Lethal Violence in Darfur: September
The UNAMID monitoring data for violent fatalities in Darfur recorded a sharp increase in September. The usual caveats apply to the figures: they are based upon reports from multiple but probably incomplete sources. The Sudan Government continues to give UNAMID incomplete freedom of movement and despite improved access to some rebel-held areas, UNAMID’s ability to investigate reports from SLA-held areas is far from complete.
The total number of violent deaths recorded was 102. In contrast to the three previous months, armed conflict rather than crime was the major cause of violent deaths in the month. The largest number of fatalities (69) were in South Darfur, mainly due to two deadly inter-tribal clashes, namely Rizeigat versus Maaliya (17 September) and Fellata versus Habbaniya (22 September), which between them caused 38 deaths.

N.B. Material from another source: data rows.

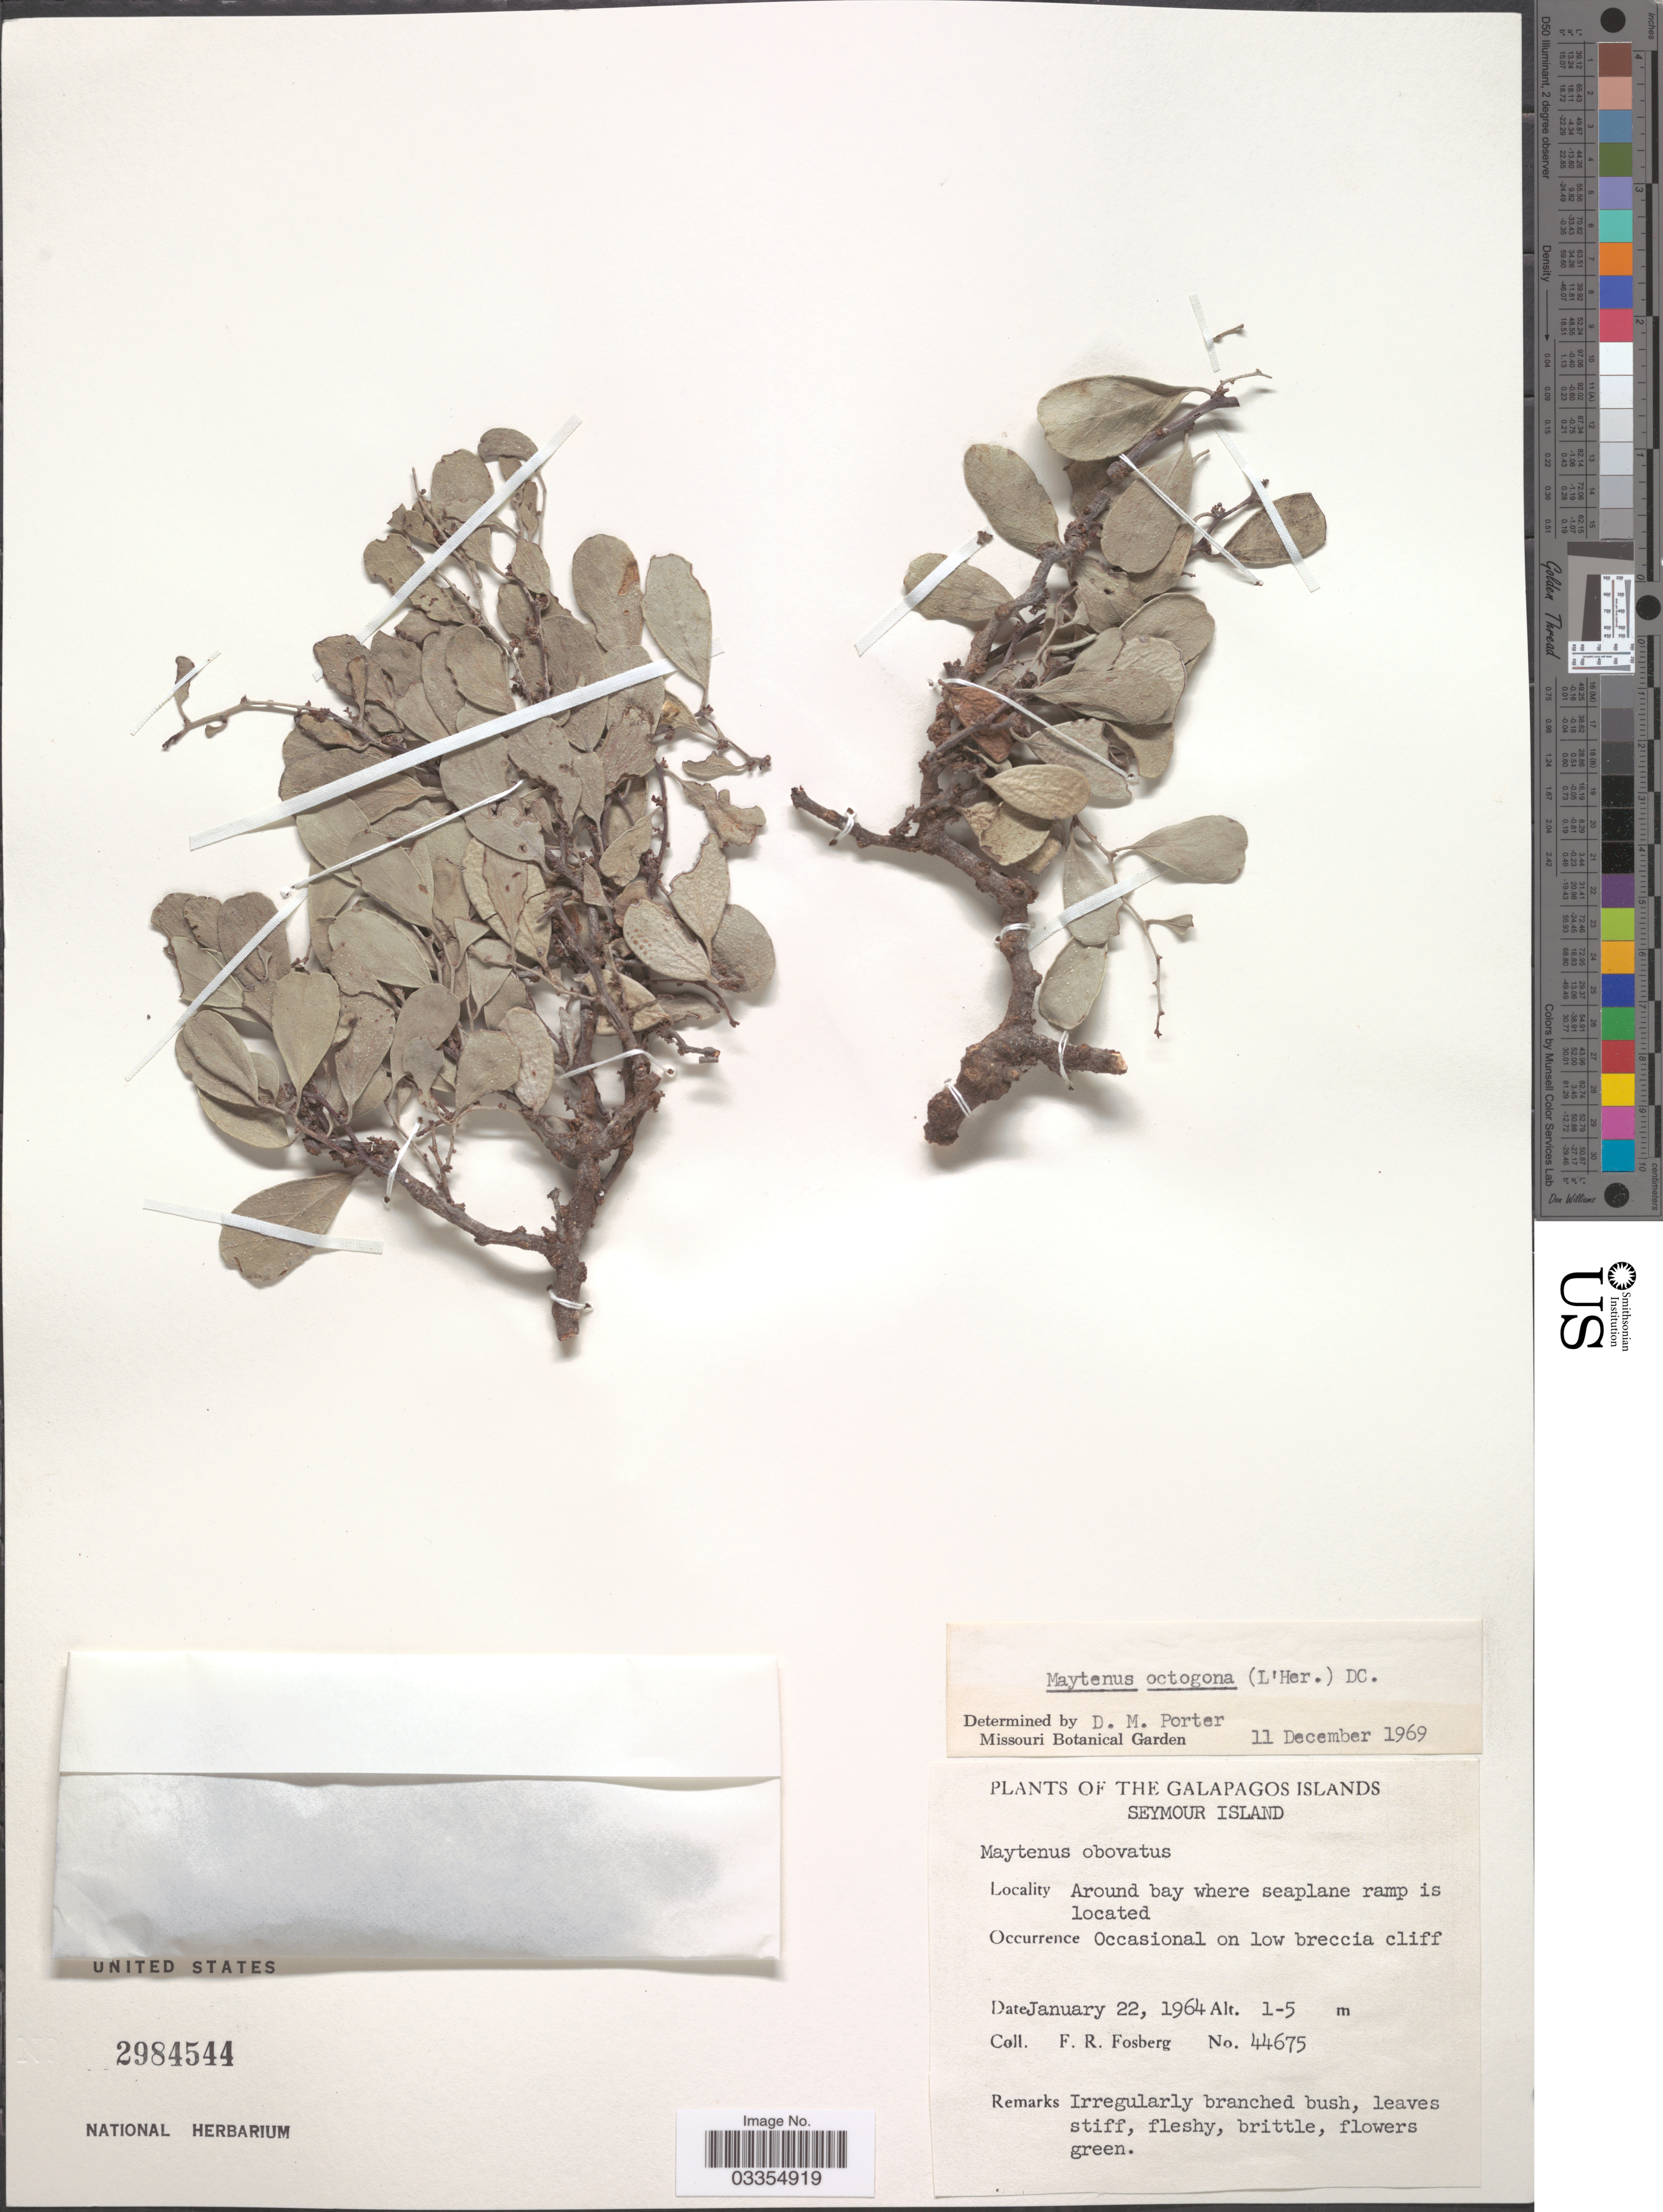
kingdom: Plantae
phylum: Tracheophyta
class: Magnoliopsida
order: Celastrales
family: Celastraceae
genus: Tricerma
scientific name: Tricerma orbiculare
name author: (Humb. & Bonpl. ex Schult.) Lundell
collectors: F. R. Fosberg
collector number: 44675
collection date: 1964-01-22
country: Ecuador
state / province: Colón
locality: The Galapagos Islands. Seymour Island. Around bay where seaplane ramp is located.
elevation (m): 1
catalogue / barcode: US 2984544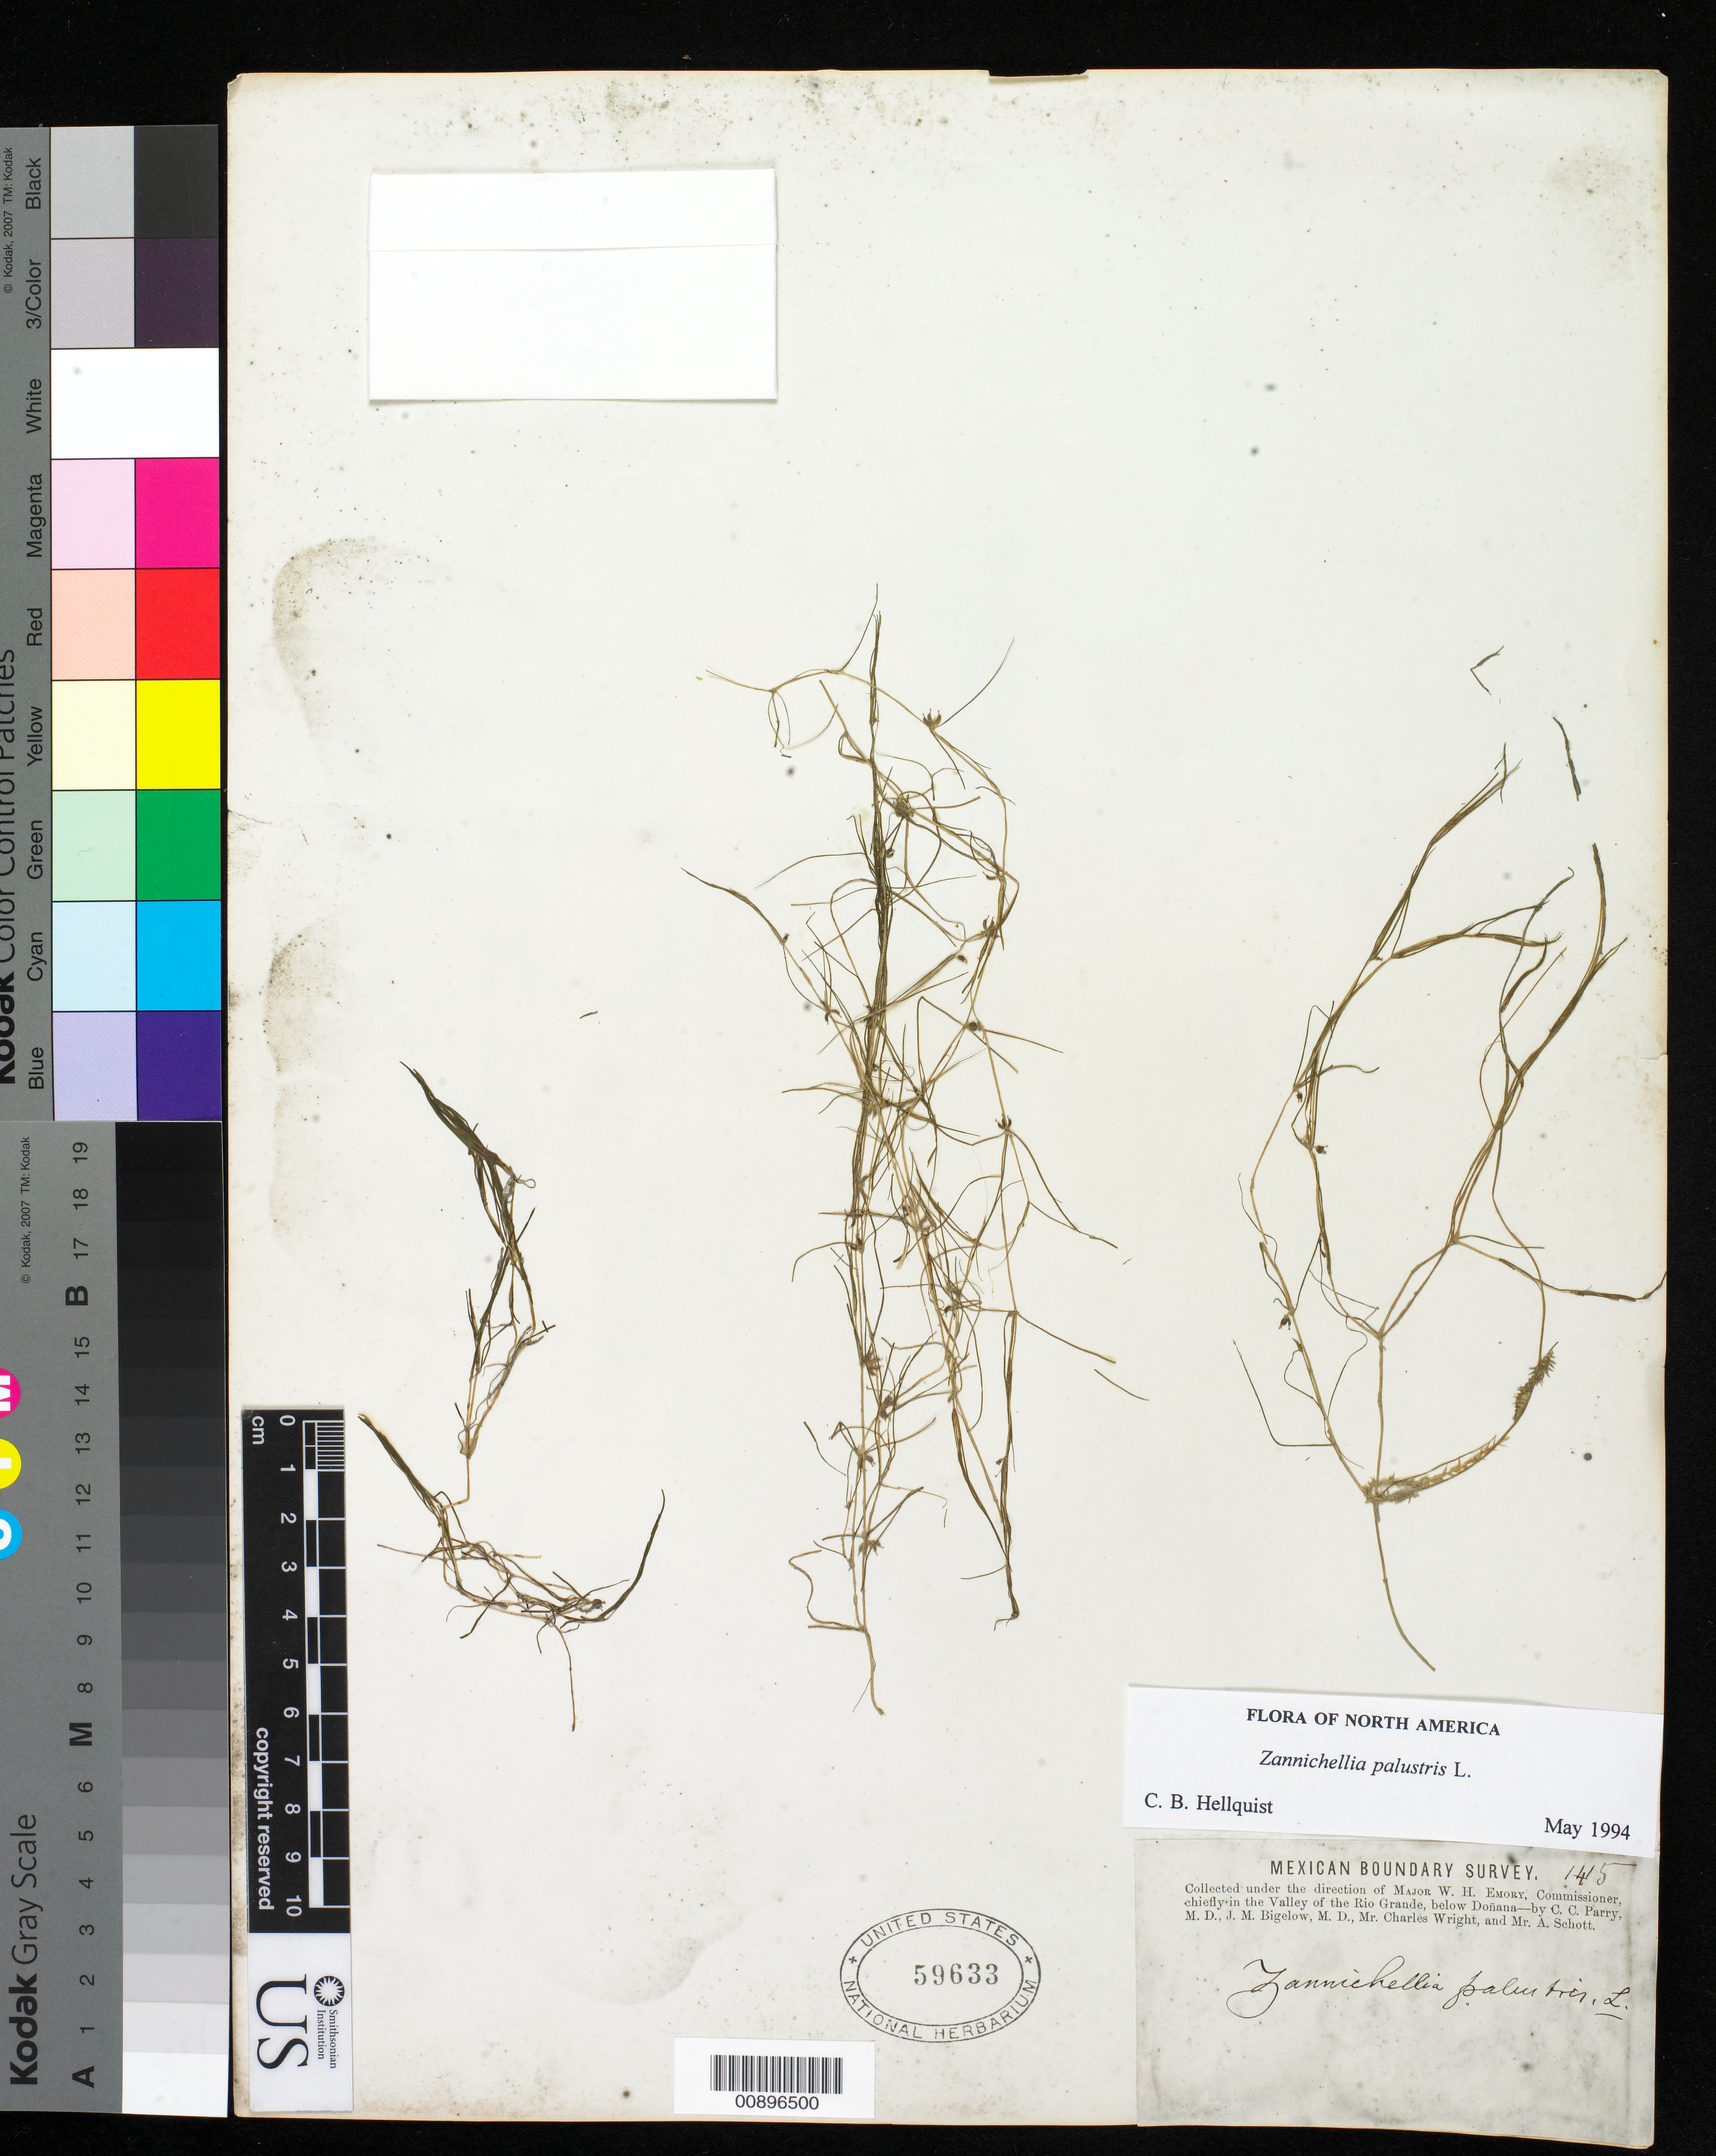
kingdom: Plantae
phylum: Tracheophyta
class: Liliopsida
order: Alismatales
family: Potamogetonaceae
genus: Zannichellia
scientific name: Zannichellia palustris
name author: L.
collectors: C. C. Parry, J. M. Bigelow, C. Wright & A. C. V. Schott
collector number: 1415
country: United States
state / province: New Mexico / Texas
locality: Valley of the Rio Grande, below Doñana.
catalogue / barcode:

Both these fights were caused by cattle theft. In addition, a fight between Rizeigat and Saada reportedly led to as many as one hundred injuries. This was sparked by the deaths of four police officers in a dispute. These incidents represent the most serious intra-Arab fighting since March, when approximately thirty people were killed.
Twenty-four fatalities were reported in North Darfur. Of these, 22 arose from the attack by the Sudan Government and related militia on SLA positions in Korma. The majority of those killed were SLA fighters. To date, UNAMID has not been able to visit Korma to confirm the figures, which may therefore rise. (Though it is also possible that an investigation might lead to a downward revision of the numbers, as often happens.) The Korma offensive appears to be related to the concentration of Chadian opposition groups in Umm Shaddiq, where they have been relocated after their removal from the border area.
Crime has not diminished. A total of 56 cases of armed banditry were recorded, the highest for four months. Eleven were attacks on UN and UN-affiliated personnel. In el Geneina, one Nigerian UNAMID soldier died in the course of a carjacking operation and two Kenyan military policemen were injured. September also saw a sharp rise in carjacking, with twelve vehicles stolen at gun point and one failed attempt. This is the worst month since April (when 16 were stolen). However, six of these vehicles were recovered by the Sudanese police, suggesting that the police may be becoming more capable or more willing to pursue hijackers.